Interview with Kim Moore at Zele Cafe with Michael Conniff with Aspenpost.net
Kim Moore, Carmela Tafoya, Michael Conniff
Michael Conniff: How did you get started with personal coaching?
Kim Moore: I was a counselor at CMC [Colorado Mountain College], and the climbing professor—the outdoor education director—said: “You need to meet this woman who helps people live the life of their dreams.” I said take me there now. What a great job! It brings together academics, career, professional.
MC: Why is counseling not enough?
KM: Because you have a certain template in school—these are the classes you can take, these are the careers. That wasn’t enough. So much more that goes into it.
MC: Like what?
KM: Action and accountability.
Carmela Tafoya: Our counseling model today isn’t about giving a people a method and strategy for their lives. It’s just talking about the problems. Just more and more problems.
KM: They get to justify their problem. “Every time I start dating something new, they end up taking advantage of me.” They’re re-living it.
CT: They model about what you don’t want and what doesn’t feel good. It’s a psychotherapy model. You have to ignore those things and focus. I’m a proponent of psychotherapy. I mean even Freud. But more Jung. That’s fine for a particular point for particular things, but there’s so much beyond that. They need someone to look at the broad spectrum of their lives.
KM: People are tired of coming up with it themselves.
CT: They need an action plan.
MC: What’s your training for this?
KM: I was trained in counseling with a master’s degree in counselor education. It was mental health counseling. Coaching is more functional. If people really had a psychological problem, I’d ask them to get therapy.
CT: I think it’s borderline—I’d do that if it’s more medically or mentally determined. What coaches do is also borderline—it crosses borders when you feel more comfortable with the individual. I go to a counselor, a psychotherapist. There’s not a stigma around it.
KM: Tiger Woods has a coach.
MC: So where do you start with someone?
KM: I ask them: “Where are you and where do you want to be.” Where have you been that’s less relevant. It’s the idea of “so what?”
CT: The past is past. Leave it there.
MC: Isn’t there a danger in that?
KM: In ignoring the past? The patterns emerge anyway. Where you were is always present. An example of that is myself with Carmela.
MC: Your own personal coach. You’re a coach with a coach.
CT: My specialty is exercise, nutrition, quality of life.

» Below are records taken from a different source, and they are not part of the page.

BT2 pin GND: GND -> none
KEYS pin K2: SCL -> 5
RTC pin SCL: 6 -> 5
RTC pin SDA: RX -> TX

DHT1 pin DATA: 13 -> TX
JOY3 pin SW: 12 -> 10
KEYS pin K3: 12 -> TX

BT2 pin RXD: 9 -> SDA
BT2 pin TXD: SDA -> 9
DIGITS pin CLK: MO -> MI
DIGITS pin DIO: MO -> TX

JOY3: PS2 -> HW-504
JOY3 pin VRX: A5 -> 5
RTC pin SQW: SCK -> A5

KM: The pattern for me is lack of consistency. I always get great results in a very short time in whatever I’m striving for. Then it just goes away and I don’t notice. I forget all about that. Because I’d rather eat, drink, and be merry. It doesn’t serve me because I end up not as happy as I could be with being in my body—it affects it all. I don’t even want to have sex. I don’t walk in and out of the room the same way. That’s the weird thing.